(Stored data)
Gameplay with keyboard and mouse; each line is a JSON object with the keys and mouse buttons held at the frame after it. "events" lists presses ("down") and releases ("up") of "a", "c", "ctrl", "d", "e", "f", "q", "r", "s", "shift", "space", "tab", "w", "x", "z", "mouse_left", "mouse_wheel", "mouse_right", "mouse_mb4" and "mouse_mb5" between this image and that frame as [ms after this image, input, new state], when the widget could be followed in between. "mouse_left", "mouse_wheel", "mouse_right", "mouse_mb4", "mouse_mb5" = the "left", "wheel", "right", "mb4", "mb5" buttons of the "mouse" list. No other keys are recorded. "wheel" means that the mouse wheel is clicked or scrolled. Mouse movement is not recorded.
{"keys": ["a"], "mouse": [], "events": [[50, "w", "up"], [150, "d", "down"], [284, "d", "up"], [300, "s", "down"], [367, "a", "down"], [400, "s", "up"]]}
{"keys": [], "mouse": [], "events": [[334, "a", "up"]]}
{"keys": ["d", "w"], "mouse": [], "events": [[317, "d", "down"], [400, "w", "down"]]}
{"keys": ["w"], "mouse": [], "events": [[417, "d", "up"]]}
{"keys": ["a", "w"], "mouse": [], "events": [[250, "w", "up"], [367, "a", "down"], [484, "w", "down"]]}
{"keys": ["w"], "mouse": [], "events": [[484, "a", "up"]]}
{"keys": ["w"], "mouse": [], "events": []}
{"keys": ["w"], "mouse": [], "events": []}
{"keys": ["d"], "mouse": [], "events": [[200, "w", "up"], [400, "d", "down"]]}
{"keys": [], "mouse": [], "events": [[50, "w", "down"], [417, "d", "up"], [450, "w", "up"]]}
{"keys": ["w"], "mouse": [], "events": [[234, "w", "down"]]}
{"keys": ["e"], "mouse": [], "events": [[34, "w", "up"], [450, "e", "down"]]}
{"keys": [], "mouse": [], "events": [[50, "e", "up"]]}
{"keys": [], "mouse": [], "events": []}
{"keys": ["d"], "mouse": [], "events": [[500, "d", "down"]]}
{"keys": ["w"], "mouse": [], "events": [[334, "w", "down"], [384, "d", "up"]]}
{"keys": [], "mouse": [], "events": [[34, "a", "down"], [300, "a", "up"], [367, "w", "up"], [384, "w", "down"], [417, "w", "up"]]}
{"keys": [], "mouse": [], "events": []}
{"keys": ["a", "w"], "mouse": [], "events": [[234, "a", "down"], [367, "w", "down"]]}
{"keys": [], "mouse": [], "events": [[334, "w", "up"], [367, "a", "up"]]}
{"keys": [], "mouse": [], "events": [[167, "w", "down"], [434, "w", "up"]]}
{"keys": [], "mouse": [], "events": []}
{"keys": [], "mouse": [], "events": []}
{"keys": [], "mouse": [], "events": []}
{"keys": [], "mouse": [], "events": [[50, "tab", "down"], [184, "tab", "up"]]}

Exercise goal: Reproduce every line of the data without changing a word.

Task result:
Gameplay with keyboard and mouse; each line is a JSON object with the keys and mouse buttons held at the frame after it. "events" lists presses ("down") and releases ("up") of "a", "c", "ctrl", "d", "e", "f", "q", "r", "s", "shift", "space", "tab", "w", "x", "z", "mouse_left", "mouse_wheel", "mouse_right", "mouse_mb4" and "mouse_mb5" between this image and that frame as [ms after this image, input, new state], when the widget could be followed in between. "mouse_left", "mouse_wheel", "mouse_right", "mouse_mb4", "mouse_mb5" = the "left", "wheel", "right", "mb4", "mb5" buttons of the "mouse" list. No other keys are recorded. "wheel" means that the mouse wheel is clicked or scrolled. Mouse movement is not recorded.
{"keys": ["a"], "mouse": [], "events": [[50, "w", "up"], [150, "d", "down"], [284, "d", "up"], [300, "s", "down"], [367, "a", "down"], [400, "s", "up"]]}
{"keys": [], "mouse": [], "events": [[334, "a", "up"]]}
{"keys": ["d", "w"], "mouse": [], "events": [[317, "d", "down"], [400, "w", "down"]]}
{"keys": ["w"], "mouse": [], "events": [[417, "d", "up"]]}
{"keys": ["a", "w"], "mouse": [], "events": [[250, "w", "up"], [367, "a", "down"], [484, "w", "down"]]}
{"keys": ["w"], "mouse": [], "events": [[484, "a", "up"]]}
{"keys": ["w"], "mouse": [], "events": []}
{"keys": ["w"], "mouse": [], "events": []}
{"keys": ["d"], "mouse": [], "events": [[200, "w", "up"], [400, "d", "down"]]}
{"keys": [], "mouse": [], "events": [[50, "w", "down"], [417, "d", "up"], [450, "w", "up"]]}
{"keys": ["w"], "mouse": [], "events": [[234, "w", "down"]]}
{"keys": ["e"], "mouse": [], "events": [[34, "w", "up"], [450, "e", "down"]]}
{"keys": [], "mouse": [], "events": [[50, "e", "up"]]}
{"keys": [], "mouse": [], "events": []}
{"keys": ["d"], "mouse": [], "events": [[500, "d", "down"]]}
{"keys": ["w"], "mouse": [], "events": [[334, "w", "down"], [384, "d", "up"]]}
{"keys": [], "mouse": [], "events": [[34, "a", "down"], [300, "a", "up"], [367, "w", "up"], [384, "w", "down"], [417, "w", "up"]]}
{"keys": [], "mouse": [], "events": []}
{"keys": ["a", "w"], "mouse": [], "events": [[234, "a", "down"], [367, "w", "down"]]}
{"keys": [], "mouse": [], "events": [[334, "w", "up"], [367, "a", "up"]]}
{"keys": [], "mouse": [], "events": [[167, "w", "down"], [434, "w", "up"]]}
{"keys": [], "mouse": [], "events": []}
{"keys": [], "mouse": [], "events": []}
{"keys": [], "mouse": [], "events": []}
{"keys": [], "mouse": [], "events": [[50, "tab", "down"], [184, "tab", "up"]]}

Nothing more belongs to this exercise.